┌─ Texto de lectura

A su lado, El Moreno escucha y esboza una sonrisa tímida. La experiencia de bailar, dice, la vive “con mucha alegría, pero también con muchos nervios cuando estoy en escena. Bailar con mi padre es muy bonito, pero me doy cuenta de que soy un niño y ya estoy actuando con los mejores, y eso me da una gran responsabilidad”. La sonrisa se hace más amplia cuando se le pregunta si su padre, sus tíos bailaores (Farru, El Carpeta) y el resto de la familia le dan muchos consejos: “¡Muchos!”, exclama. “Lo más importante, que no olvide que esto lo hago para sentirme bien, para estar alegre y divertirme. Desde el principio me han enseñado que esto es un juego, pero que hay que bailar mucho si quiero estar en un puesto decente”, afirma el pequeño de 11 años.

El estudio primero, el baile después

“Lo único que puedo transmitirle es lo que me han transmitido a mí”, interviene su padre. “En el momento en que él decide que quiere ser bailaor, comienza la parte más dura, porque hay que formarse, conocer bien el flamenco… Lo que me han dicho siempre mis mayores. Y sí, yo también me he visto de niño yendo a festivales, encontrándome con los artistas más grandes y pasando miedo antes de salir a escena. Pero el miedo se pierde trabajando”, enfatiza Farruquito.

└─
┌─ Información proporcionada

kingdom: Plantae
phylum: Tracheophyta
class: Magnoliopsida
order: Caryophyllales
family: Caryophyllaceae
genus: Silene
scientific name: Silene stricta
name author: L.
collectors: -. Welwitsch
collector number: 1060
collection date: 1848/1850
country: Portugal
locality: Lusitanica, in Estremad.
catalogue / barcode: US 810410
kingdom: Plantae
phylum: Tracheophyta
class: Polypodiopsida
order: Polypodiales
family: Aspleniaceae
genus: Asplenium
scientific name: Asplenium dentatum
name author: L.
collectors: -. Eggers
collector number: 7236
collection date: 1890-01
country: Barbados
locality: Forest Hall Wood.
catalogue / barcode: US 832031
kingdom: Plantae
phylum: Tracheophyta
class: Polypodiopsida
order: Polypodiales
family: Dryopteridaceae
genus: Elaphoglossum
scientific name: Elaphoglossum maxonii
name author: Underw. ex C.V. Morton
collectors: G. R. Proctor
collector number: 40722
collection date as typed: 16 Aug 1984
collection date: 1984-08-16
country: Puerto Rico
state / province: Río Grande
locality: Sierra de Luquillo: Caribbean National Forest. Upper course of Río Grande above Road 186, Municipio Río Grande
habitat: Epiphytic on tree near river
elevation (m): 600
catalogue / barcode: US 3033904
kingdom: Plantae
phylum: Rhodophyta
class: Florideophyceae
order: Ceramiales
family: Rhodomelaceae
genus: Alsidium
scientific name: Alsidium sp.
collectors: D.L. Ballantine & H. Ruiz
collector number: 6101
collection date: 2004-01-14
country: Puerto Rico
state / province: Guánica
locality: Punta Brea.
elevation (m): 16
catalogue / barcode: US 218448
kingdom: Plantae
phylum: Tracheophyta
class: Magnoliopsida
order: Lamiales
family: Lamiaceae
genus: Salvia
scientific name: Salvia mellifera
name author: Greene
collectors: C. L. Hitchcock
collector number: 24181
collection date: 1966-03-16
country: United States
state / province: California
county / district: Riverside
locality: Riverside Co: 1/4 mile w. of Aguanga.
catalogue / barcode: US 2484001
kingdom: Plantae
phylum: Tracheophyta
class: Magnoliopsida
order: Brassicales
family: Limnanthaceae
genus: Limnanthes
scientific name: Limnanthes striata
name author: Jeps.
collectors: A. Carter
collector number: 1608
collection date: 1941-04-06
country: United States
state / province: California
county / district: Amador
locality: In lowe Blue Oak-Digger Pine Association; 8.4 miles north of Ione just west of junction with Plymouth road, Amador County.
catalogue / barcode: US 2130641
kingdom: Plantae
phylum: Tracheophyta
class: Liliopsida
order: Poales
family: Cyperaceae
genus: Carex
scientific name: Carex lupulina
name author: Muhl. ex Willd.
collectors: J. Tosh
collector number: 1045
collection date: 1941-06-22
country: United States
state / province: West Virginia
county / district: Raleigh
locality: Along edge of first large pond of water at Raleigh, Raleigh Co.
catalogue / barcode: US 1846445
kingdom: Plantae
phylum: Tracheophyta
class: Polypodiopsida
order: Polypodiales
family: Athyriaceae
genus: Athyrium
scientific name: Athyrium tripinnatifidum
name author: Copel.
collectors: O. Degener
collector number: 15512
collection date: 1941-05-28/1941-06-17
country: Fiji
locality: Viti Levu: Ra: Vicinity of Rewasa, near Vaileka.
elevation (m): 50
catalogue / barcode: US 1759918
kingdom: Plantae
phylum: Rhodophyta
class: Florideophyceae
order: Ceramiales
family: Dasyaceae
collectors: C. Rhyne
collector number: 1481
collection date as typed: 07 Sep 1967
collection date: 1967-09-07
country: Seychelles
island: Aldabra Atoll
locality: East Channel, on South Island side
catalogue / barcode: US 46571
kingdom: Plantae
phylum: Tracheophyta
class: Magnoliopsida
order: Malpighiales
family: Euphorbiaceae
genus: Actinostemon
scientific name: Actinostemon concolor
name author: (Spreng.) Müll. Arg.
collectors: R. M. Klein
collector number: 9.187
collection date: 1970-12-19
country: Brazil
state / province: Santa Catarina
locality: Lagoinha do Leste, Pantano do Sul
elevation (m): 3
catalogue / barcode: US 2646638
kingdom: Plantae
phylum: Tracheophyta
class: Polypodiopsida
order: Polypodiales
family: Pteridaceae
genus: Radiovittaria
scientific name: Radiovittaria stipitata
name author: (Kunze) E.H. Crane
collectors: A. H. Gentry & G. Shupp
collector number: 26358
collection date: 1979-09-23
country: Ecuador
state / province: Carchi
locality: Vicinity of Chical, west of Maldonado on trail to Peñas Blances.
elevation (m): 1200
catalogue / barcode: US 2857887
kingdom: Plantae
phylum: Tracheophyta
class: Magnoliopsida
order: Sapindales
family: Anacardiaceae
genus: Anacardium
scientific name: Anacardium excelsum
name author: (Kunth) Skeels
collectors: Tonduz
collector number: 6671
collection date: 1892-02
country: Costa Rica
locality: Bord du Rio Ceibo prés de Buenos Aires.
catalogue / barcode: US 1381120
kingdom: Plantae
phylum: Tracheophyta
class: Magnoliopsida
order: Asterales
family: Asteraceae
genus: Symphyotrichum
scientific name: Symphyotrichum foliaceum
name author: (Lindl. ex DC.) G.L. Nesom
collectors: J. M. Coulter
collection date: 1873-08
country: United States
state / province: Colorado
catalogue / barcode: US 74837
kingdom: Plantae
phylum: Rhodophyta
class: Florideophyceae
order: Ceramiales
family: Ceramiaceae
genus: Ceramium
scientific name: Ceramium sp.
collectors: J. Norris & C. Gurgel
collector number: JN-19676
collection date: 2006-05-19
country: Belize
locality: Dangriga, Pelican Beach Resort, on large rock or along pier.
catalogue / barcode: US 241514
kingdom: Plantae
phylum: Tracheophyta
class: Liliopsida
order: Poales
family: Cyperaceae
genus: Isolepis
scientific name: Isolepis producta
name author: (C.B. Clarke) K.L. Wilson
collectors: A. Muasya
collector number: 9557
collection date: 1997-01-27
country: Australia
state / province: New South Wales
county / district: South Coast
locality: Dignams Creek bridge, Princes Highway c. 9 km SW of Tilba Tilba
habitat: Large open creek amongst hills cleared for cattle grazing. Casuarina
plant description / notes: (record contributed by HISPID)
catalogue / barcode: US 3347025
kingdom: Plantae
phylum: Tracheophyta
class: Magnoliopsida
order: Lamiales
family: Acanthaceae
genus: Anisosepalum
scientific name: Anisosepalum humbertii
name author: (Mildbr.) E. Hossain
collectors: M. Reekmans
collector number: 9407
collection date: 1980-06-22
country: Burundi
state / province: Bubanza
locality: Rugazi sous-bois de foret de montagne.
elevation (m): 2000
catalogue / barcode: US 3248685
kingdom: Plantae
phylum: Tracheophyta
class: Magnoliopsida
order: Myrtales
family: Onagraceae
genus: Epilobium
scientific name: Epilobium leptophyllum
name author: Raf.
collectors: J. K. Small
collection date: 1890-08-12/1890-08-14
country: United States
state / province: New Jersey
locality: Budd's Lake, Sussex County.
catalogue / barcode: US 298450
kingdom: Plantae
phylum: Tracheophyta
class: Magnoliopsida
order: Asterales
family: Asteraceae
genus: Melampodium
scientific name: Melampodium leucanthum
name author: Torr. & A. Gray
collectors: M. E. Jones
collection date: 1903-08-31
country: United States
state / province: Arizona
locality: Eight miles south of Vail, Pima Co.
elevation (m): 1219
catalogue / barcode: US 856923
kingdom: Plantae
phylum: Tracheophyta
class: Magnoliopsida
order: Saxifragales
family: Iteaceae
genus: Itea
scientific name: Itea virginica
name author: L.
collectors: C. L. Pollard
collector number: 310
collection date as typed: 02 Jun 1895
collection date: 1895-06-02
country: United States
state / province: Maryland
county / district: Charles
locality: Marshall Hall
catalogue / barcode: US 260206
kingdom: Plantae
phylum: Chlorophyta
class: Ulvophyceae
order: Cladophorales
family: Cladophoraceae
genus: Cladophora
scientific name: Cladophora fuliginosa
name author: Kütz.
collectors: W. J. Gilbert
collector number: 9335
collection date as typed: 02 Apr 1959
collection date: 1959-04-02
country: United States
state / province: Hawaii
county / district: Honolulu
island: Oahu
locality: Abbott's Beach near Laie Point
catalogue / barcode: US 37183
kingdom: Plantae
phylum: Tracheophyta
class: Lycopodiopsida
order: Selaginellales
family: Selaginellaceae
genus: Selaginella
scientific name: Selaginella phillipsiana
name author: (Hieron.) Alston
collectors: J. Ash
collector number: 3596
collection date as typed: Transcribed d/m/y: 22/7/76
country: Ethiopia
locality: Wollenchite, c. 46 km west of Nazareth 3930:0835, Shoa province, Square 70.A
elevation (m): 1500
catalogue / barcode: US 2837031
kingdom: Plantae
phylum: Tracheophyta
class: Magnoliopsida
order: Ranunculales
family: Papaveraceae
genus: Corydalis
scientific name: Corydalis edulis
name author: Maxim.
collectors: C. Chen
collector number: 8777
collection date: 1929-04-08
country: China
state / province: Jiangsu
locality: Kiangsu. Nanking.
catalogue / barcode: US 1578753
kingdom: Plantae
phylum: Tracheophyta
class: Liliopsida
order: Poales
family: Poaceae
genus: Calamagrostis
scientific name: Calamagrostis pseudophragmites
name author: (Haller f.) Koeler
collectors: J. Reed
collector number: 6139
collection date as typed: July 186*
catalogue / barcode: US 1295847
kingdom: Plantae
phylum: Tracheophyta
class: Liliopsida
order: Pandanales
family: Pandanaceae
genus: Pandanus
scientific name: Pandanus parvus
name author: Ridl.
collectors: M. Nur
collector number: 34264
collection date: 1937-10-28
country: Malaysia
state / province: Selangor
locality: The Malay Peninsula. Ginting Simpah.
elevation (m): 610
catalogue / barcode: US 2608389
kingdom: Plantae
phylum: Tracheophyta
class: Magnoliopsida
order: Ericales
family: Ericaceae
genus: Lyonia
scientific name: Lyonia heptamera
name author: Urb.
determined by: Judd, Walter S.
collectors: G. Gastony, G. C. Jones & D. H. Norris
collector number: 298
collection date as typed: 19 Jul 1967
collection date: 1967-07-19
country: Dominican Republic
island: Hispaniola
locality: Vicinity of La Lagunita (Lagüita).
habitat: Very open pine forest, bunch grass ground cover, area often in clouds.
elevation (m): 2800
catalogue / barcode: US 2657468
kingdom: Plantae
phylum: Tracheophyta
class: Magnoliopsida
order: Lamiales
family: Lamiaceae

└─

> [Actividades propuestas]
- A) Copia del texto sobre El Moreno y Farruquito el fragmento que comienza en «A su lado, El» y termina en «de 11 años.».
- B) Prosigue el texto sobre El Moreno y Farruquito a continuación de su última oración.

> [Respuestas por actividad]
- A)
A su lado, El Moreno escucha y esboza una sonrisa tímida. La experiencia de bailar, dice, la vive “con mucha alegría, pero también con muchos nervios cuando estoy en escena. Bailar con mi padre es muy bonito, pero me doy cuenta de que soy un niño y ya estoy actuando con los mejores, y eso me da una gran responsabilidad”. La sonrisa se hace más amplia cuando se le pregunta si su padre, sus tíos bailaores (Farru, El Carpeta) y el resto de la familia le dan muchos consejos: “¡Muchos!”, exclama. “Lo más importante, que no olvide que esto lo hago para sentirme bien, para estar alegre y divertirme. Desde el principio me han enseñado que esto es un juego, pero que hay que bailar mucho si quiero estar en un puesto decente”, afirma el pequeño de 11 años.

- B)
Por otro lado, El Moreno afirma con orgullo que en el colegio las cosas van tan bien como en su vida artística. “No bajo de 9 y de 10”, proclama, al tiempo que añade que su asignatura favorita son las matemáticas. Y desde luego los números deben de dársele bien, solo de pensar en los compases que tiene en su cabeza un bailaor profesional. Su padre asiente: “Él es un niño que tiene claro que los estudios son lo primero y el baile viene después”.

Sus bailaores favoritos son más bien ortodoxos, como José Maya, Pepe Torres, Alfonso Losa, El Yiyo… “Además del flamenco escucho salsa, pop, de todo. Me gusta el baile, pero también tocar el cajón, la guitarra… Hasta compongo algunas letras. Pero de mayor, cuando me jubile, quiero dedicarme a producir”, comenta, y el padre ríe dándole la razón: “Las sesiones del ProTools [programa informático de producción musical] me las vuelve locas. Le encanta investigar”.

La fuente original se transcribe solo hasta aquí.